Assuming he's also taken Improved Critical (Cannon), he has a 10% chance per hit to make it a critical hit, which on such a weapon is x4 damage. If you do the math, that's a 52% chance to critical hit with this thing, so you're looking at 224d6+280 damage.

This sets the damage at 404 damage minimum. 1064 damage on average. 1624 at most.

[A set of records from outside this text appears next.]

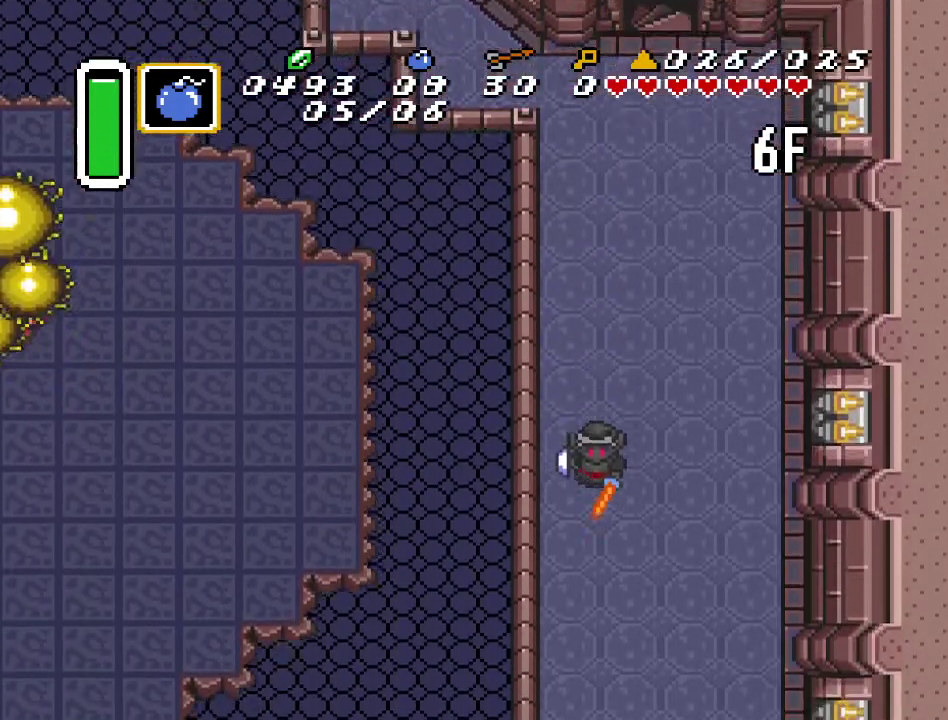
{"buttons": [], "events": []}
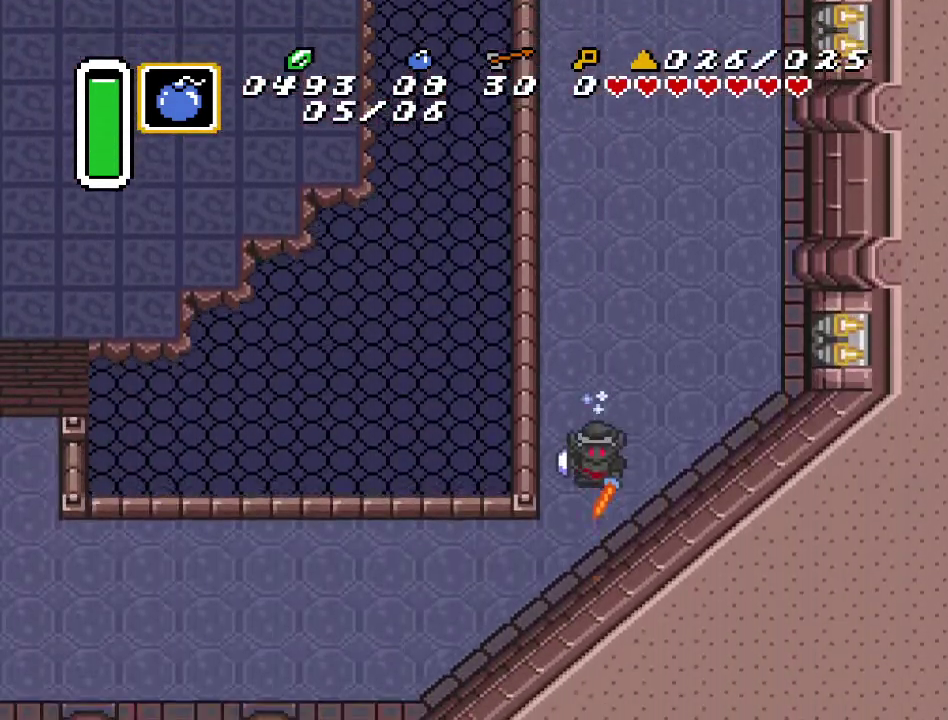
{"buttons": ["DPAD_LEFT"], "events": [[167, "DPAD_LEFT", "down"]]}
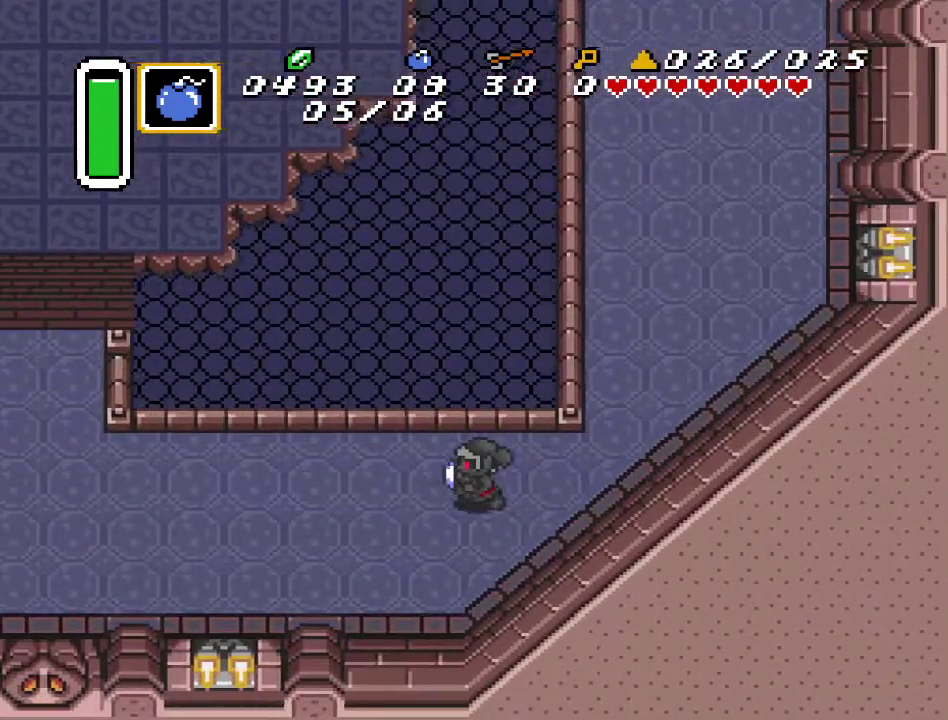
{"buttons": ["DPAD_LEFT"], "events": []}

Did I miss something? Does this actually work? Is there something preventing a cannon from being used with Dead Shot beyond, you know, not wanting to completely destroy what's most likely a high ranking fight?

Elinvar
2015-01-17, 07:19 PM
Yes and no. I've actually been thinking of playing a gunslinger 1 / Fighter who is a siege expert, and carries around a small cannon.

The dead shot deed reads;
"At 7th level, as a full-round action, the gunslinger can take careful aim and pool all of her attack potential into a single, deadly shot. When she does this, she shoots the firearm at a single target, but makes as many attack rolls as she can, based on her base attack bonus. She makes the attack rolls in order from highest bonus to lowest, as if she were making a full attack. If any of the attack rolls hit the target, the gunslinger’s single attack is considered to have hit. For each additional successful attack roll beyond the first, the gunslinger increases the damage of the shot by the base damage dice of the firearm. For instance, if a 7th-level gunslinger firing a musket hits with both attacks, she does 2d12 points of damage with the shot, instead of 1d12 points of damage, before adding any damage modifiers. Precision damage and extra damage from weapon special abilities (such as flaming) are added with damage modifiers and are not increased by this deed. If one or more rolls are critical threats, she confirms the critical once using her highest base attack bonus –5. For each critical threat beyond the first, she reduces this penalty by 1 (to a maximum of 0). The gunslinger only misfires on a dead shot if all the attack rolls are misfires. She cannot perform this deed with a blunderbuss or other scatter weapon when attacking creatures in a cone. The gunslinger must spend 1 grit point to perform this deed."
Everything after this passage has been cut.